No rainmakers in the cloud sector
Cloud is the zeitgeist. Cloud is everywhere. If you’re not drinking the cloudy Kool Aid, then you might as well throw in the towel and join Blackberry on the ‘so 2009’ bench. That’s the message we’ve been hearing for the last few years - but according to one analyst, cloud not might turn out to be the golden cow everyone is hoping for.
Speaking at Channels Forum 2013 in Barcelona this week, Canalys CEO Steve Brazier predicted a "devastating" crunch for cloud service providers who can’t find a way to convert their massive user bases into viable businesses. He pointed out that, whilst there’s no doubt that businesses are ready and willing to fill cloud space, super low prices from cloud providers used to lure in these eager clients also mean that services like AWS are bleeding money.
According to Brazier, Amazon’s profits from its infrastructure totalled a paltry $3.86bn, and its nearest five competitors will clock up around $2.5bn - big figures, but nowhere near enough to actually make back costs. By selling everything below cost to grow user bases, “everyone is losing money…they haven't proved this is a profitable business”.

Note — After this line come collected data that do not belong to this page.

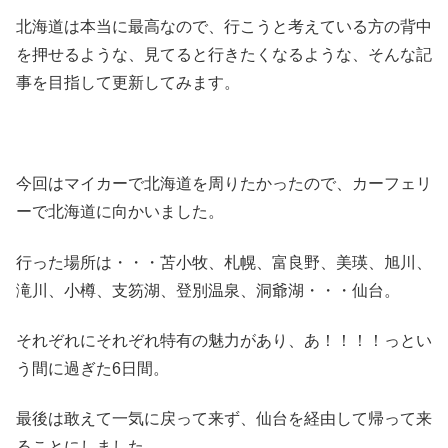
北海道は本当に最高なので、行こうと考えている方の背中
を押せるような、見てると行きたくなるような、そんな記
事を目指して更新してみます。
今回はマイカーで北海道を周りたかったので、カーフェリ
ーで北海道に向かいました。
行った場所は・・・苫小牧、札幌、富良野、美瑛、旭川、
滝川、小樽、支笏湖、登別温泉、洞爺湖・・・仙台。
それぞれにそれぞれ特有の魅力があり、あ！！！！っとい
う間に過ぎた6日間。
最後は敢えて一気に戻って来ず、仙台を経由して帰って来
ることにしました。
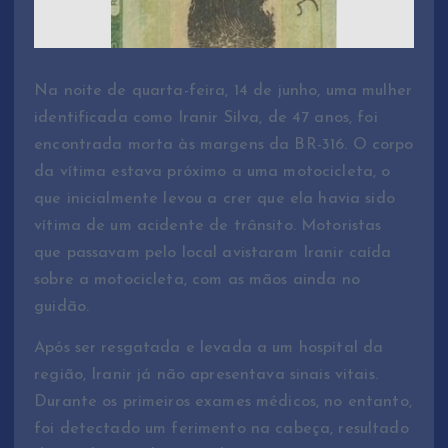
Na noite de quarta-feira, 14 de junho, uma mulher
identificada como Iranir Silva, de 47 anos, foi
encontrada morta às margens da BR-316. O corpo
da vítima estava próximo a uma motocicleta, o
que inicialmente levou a crer que ela havia sido
vítima de um acidente de trânsito. Motoristas
que passavam pelo local avistaram Iranir caída
sobre a motocicleta, com as mãos ainda no
guidão.
Após ser resgatada e levada a um hospital da
região, Iranir já não apresentava sinais vitais.
Durante os primeiros exames médicos, no entanto,
foi detectado um ferimento na cabeça, resultado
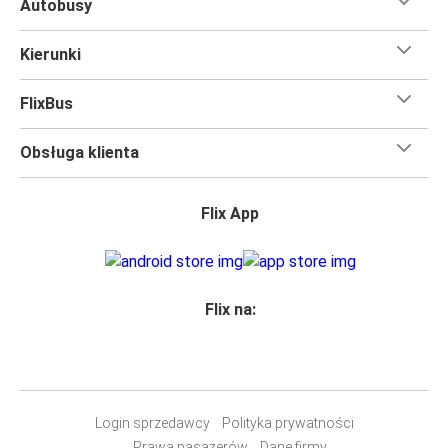
Autobusy
Kierunki
FlixBus
Obsługa klienta
Flix App
Flix na:
Login sprzedawcy
Polityka prywatności
Prawa pasażerów
Dane firmy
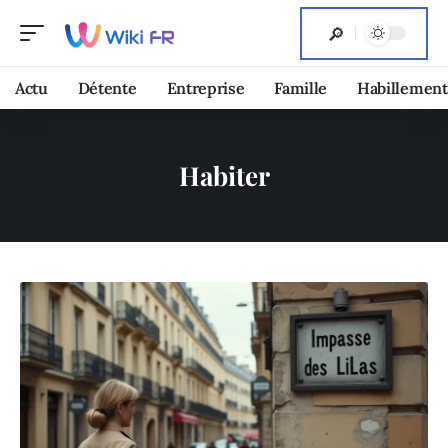
Actu
Détente
Entreprise
Famille
Habillement
Habiter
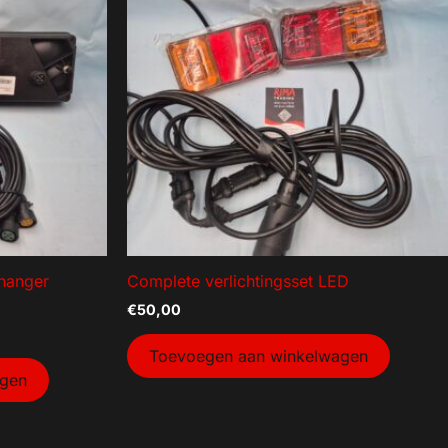
86
115
nhanger
Complete verlichtingsset LED
€
50,00
Toevoegen aan winkelwagen
agen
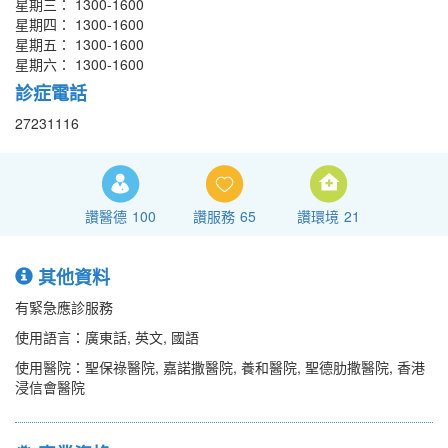
星期三： 1300-1600
星期四： 1300-1600
星期五： 1300-1600
星期六： 1300-1600
診症電話
27231116
讚醫德
100
讚服務
65
讚環境
21
其他資料
有緊急應診服務
使用語言：廣東話, 英文, 國語
使用醫院：聖保祿醫院, 嘉諾撒醫院, 養和醫院, 聖德肋撒醫院, 香港
浸信會醫院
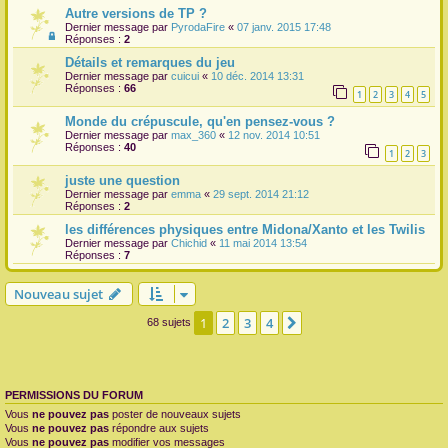
Autre versions de TP ?
Dernier message par
PyrodaFire
«
07 janv. 2015 17:48
Réponses :
2
Détails et remarques du jeu
Dernier message par
cuicui
«
10 déc. 2014 13:31
Réponses :
66
1
2
3
4
5
Monde du crépuscule, qu'en pensez-vous ?
Dernier message par
max_360
«
12 nov. 2014 10:51
Réponses :
40
1
2
3
juste une question
Dernier message par
emma
«
29 sept. 2014 21:12
Réponses :
2
les différences physiques entre Midona/Xanto et les Twilis
Dernier message par
Chichid
«
11 mai 2014 13:54
Réponses :
7
Nouveau sujet
1
2
3
4
Suivante
68 sujets
PERMISSIONS DU FORUM
Vous
ne pouvez pas
poster de nouveaux sujets
Vous
ne pouvez pas
répondre aux sujets
Vous
ne pouvez pas
modifier vos messages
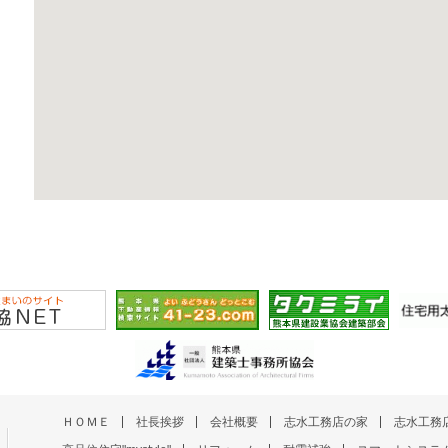
ＨＯＭＥ
社長挨拶
会社概要
志水工務店の家
志水工務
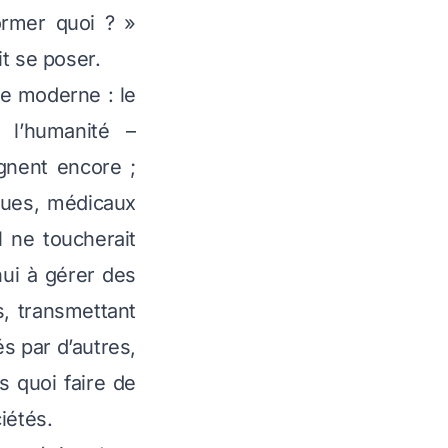
ormer quoi ? »
t se poser.
ine moderne : le
 l’humanité –
gnent encore ;
ques, médicaux
l ne toucherait
hui à gérer des
, transmettant
és par d’autres,
s quoi faire de
iétés.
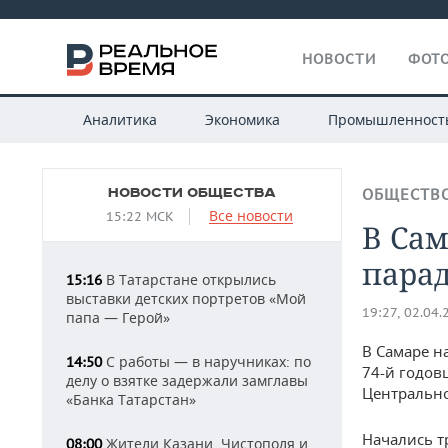
НОВОСТИ
ФОТО
Аналитика
Экономика
Промышленност
НОВОСТИ ОБЩЕСТВА
ОБЩЕСТВ
Все новости
15:22 МСК
В Сам
пара
В Татарстане открылись
15:16
выставки детских портретов «Мой
19:27, 02.04.
папа — Герой»
В Самаре н
С работы — в наручниках: по
14:50
74-й годов
делу о взятке задержали замглавы
Центрально
«Банка Татарстан»
Начались т
Жители Казани, Чистополя и
08:00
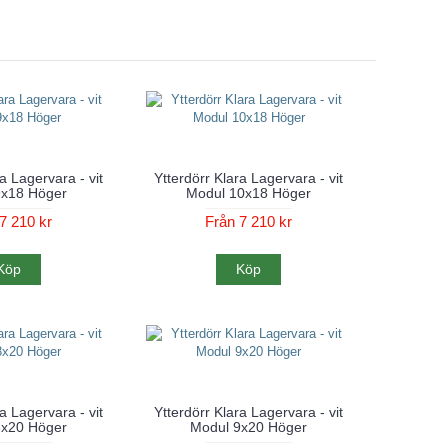
a Lagervara - vit
Ytterdörr Klara Lagervara - vit
9x18 Höger
Modul 10x18 Höger
7 210 kr
Från 7 210 kr
Köp
Köp
a Lagervara - vit
Ytterdörr Klara Lagervara - vit
8x20 Höger
Modul 9x20 Höger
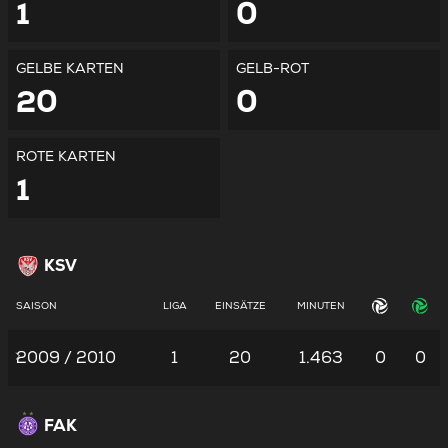
1
0
GELBE KARTEN
GELB-ROT
20
0
ROTE KARTEN
1
KSV
SAISON
LIGA
EINSÄTZE
MINUTEN
2009 / 2010
1
20
1.463
0
0
FAK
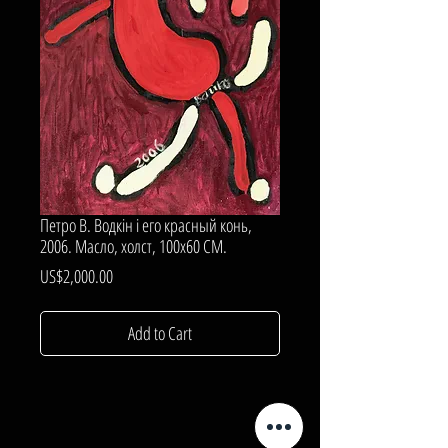
Петро В. Водкiн i его красный конь,
2006. Масло, холст, 100х60 СМ.
Price
US$2,000.00
Add to Cart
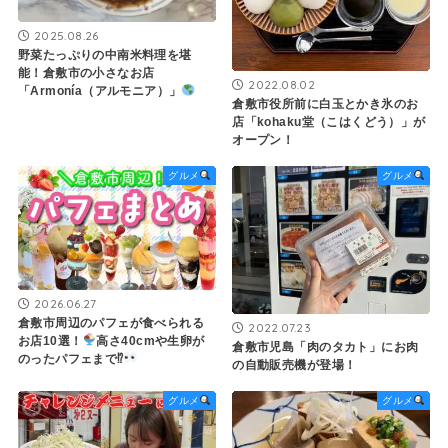
2025.08.26
野菜たっぷりの中南米料理を堪
能！倉敷市の小さなお店
2022.08.02
「Armonía（アルモニア）」
倉敷市役所前に白玉とかき氷のお
店「kohaku堂（こはくどう）」が
オープン！
グルメ
グルメ
2026.06.27
倉敷市周辺のパフェが食べられる
2022.07.23
お店10選！
高さ40cmや生卵が
倉敷市児島「肉のタカト」にお肉
のったパフェまで⁉
の自動販売機が登場！
グルメ
グルメ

The menace of a dominant Amazon was the instigator for other service providers like VMware to launch their own vCloud hybrid services, and the inevitable result could be a "devastating cost crunch".
There have already been some high profile victims of this ‘jump on the bus now, think about the destination later’, mentality. Just last week, cloud storage company Nirvanix announced that it was closing shop, leaving customers to do the legwork to retrieve their data from the Nirvanix infrastructure.
With the mushrooming of mega vendors like Amazon Web Services and Windows Azure in the sector, smaller niche companies like Nirvanix, which was a player in the market for five years and specialised in pure storage, have found themselves unable to successfully differentiate themselves. And they certainly can’t compete in the ensuing price wars as cloud becomes increasingly commoditized.
Oxygen Cloud, who are tasked with helping Nirvanix customers turf their stuff from the now defunct base, are a bittersweet example of how companies have had to adapt to remain competitive in the booming marketplace. Offering a cloud drive virtual hub that companies can use to connect to other services, Oxygen Cloud offers the flexibility of cloud, but also offers an option to make personal files available in the data centre.
As VMWare Chief Strategist Chuck Hollis writes in his blog, to be successful in the cloud space, for enterprise oriented vendors, “the rubric shouldn't be ‘how do I compete with Amazon or Rackspace or … [other large vendors]’, it should be ‘what important unmet customer needs can I satisfy using a cloud model?’."
The cloud bubble may be close to bursting, but that doesn’t mean it’s going away - even if consumers will likely be increasingly wary of putting all their eggs in one basket. With a growing demand for PaaS and SaaS, and a clear demand for more capacity than some vendors can currently provide, a clear profit turning formula for cloud services isn’t just a pipe dream - but for the next few years at least, the skies are going to get increasingly tempestuous for struggling companies.